1907 entstand ein Obst- und Gemüsebauverein - Premiere im ehemaligen
Kreis Geldern. Aber erst 1910, als der visionäre Hans Tenhaeff, ein
Holzkaufmann aus Straelen, auf den Plan trat, begann sich der
kleinbäuerlich geprägte, gärtnerische Anbau zu einer Gartenbauwirtschaft
zu wandeln, die sich wie die Industrie moderne Produktions- und
Vermarktungssysteme zunutze machte.
Die erste Versteigerung von Obst und Gemüse lief 1914 in Straelen an.
1924 baute die Erzeugergemeinschaft eine Versandhalle in Kevelaer und
entwickelte für das gesamte Gebiet der Weimarer Republik ein
Vertriebsnetz.

○ ○ ○ ○ ○ ○ ○

● Aufgabenstellung:
Wie lässt sich der Text über die Anfänge des Gartenbaus im ehemaligen Kreis Geldern im Anschluss an seinen letzten Satz weiterschreiben?

● Bereitgestelltes Material:

○ ○ ○ ○ ○ ○ ○

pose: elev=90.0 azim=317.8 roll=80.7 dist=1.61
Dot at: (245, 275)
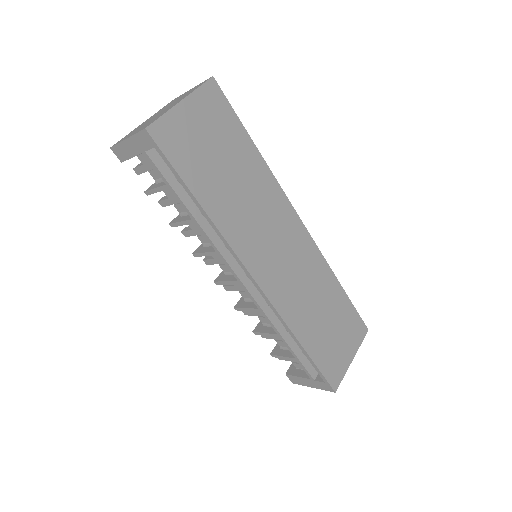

○ ○ ○ ○ ○ ○ ○

● Ergebnis:
Die Azaleen-Züchter gingen ihren eigenen Weg. 20 junge Gärtner gründeten
1950 in Kevelaer die Blumenabsatzgenossenschaft Azalerika, nutzten
ihre guten Kenntnisse in der Zucht und brachen das Monopol der
belgischen Züchter, die bis dahin fast ausschließlich den deutschen
Markt für Azaleen beherrscht hatten. Aus dieser Initiative erwuchs die
blühende Azaleen- und Erikenkultur in unserem Raum.
Während sich die Erzeugerversteigerung in Straelen und Kevelaer stetig
weiterentwickelte, entstand 1953 im Raum Düsseldorf mit Gründung der
Niederrheinischen Blumenversteigerung mächtige Konkurrenz. Die NBV
versteigerte ab 1954 in Neuß Schnittblumen.
Im selben Jahr eröffnete die Azalerika in Kevelaer an der Südstraße ein
Gewächshaus mit 500 qm Fläche. 1958 kam ein weiteres Gewächshaus hinzu,
diesmal 1.000 qm groß.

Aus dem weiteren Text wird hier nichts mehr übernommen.